This week marks the 10th anniversary of the completion of the Human Genome Project, a roughly 10-year, $3-billion, international effort to determine all 6 billion letters (3 billion base pairs) of human DNA.
It was a major scientific achievement funded by the National Institutes of Health, Department of Energy, several international governments, private capital, dozens of academic and research medical centers, and it included participation and collaboration from thousands of public and private scientists around the world.
In a recent Q&A with the New York Times, Dr. Eric Green, M.D., Ph.D, director of the NIH's National Human Genome Research Institute, discusses just how far we've come -- It's a really long way. And what he sees for the application of this work -- which Dr. Green plans to share here at Mayo Clinic as the keynote speaker at the Individualizing Medicine 2013 Conference.
The first human genome bluebrint consisted of bits of DNA from several blood donors interested in scientific advancement. It showed the world that it could be done, and the work signified the starting of a race to reshape the ways to diagnose, treat and prevent disease in the individual patient.
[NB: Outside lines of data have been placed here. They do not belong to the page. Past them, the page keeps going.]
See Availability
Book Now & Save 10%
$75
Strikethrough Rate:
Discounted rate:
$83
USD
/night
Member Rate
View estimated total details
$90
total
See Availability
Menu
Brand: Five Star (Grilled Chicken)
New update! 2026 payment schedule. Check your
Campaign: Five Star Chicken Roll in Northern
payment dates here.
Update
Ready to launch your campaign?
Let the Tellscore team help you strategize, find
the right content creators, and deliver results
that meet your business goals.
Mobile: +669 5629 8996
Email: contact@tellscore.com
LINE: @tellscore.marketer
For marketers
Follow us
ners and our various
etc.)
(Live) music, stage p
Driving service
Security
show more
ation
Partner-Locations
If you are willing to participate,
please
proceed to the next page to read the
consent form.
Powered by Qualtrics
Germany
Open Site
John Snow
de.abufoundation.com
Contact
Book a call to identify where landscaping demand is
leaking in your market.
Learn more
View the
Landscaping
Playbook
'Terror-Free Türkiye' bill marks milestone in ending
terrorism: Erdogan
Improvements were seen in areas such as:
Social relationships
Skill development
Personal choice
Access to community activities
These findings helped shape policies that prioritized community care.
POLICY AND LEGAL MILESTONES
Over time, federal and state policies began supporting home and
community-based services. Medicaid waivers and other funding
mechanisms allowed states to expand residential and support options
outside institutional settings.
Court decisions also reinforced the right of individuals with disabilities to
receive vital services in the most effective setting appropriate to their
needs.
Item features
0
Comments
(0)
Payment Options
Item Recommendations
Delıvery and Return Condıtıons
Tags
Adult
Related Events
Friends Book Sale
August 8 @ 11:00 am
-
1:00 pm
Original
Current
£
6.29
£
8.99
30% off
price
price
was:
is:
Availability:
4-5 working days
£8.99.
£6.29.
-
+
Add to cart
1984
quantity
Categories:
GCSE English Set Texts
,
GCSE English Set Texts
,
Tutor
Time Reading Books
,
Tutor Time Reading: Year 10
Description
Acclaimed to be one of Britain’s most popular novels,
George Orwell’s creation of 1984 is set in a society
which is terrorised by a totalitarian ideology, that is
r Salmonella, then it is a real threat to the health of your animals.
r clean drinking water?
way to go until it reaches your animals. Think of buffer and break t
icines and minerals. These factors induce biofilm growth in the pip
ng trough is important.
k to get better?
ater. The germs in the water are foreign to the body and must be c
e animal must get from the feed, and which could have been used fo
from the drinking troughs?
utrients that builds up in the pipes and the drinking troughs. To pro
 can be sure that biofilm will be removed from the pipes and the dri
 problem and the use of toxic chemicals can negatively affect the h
In any case, it was 13 years ago, at the presidential briefing pictured above, that Clinton forecast four transformation changes to the way we practice medicine:
- Alert patients that they are at risk for certain diseases
- Reliably predict the course of disease
- Precisely diagnose disease and ensure the most effective treatment is used
- Developing new treatments at the molecular level
"I became director of this institute three and a half years ago, and I remember when I first started going around and giving talks. Routinely I would hear: 'You are seven years into this. Where are the wins? Where are the successes?'
"I don’t hear that as much anymore. I think what’s happening, and it has happened in the last three years in particular, is just the sheer aggregate number of the success stories. The drumbeat of these successes is finally winning people over."
Now, we're taking these technologies into patient care with programs like the Individualized Medicine Clinic, which brings genomics into care of patients with advanced cancers and difficult diagnoses.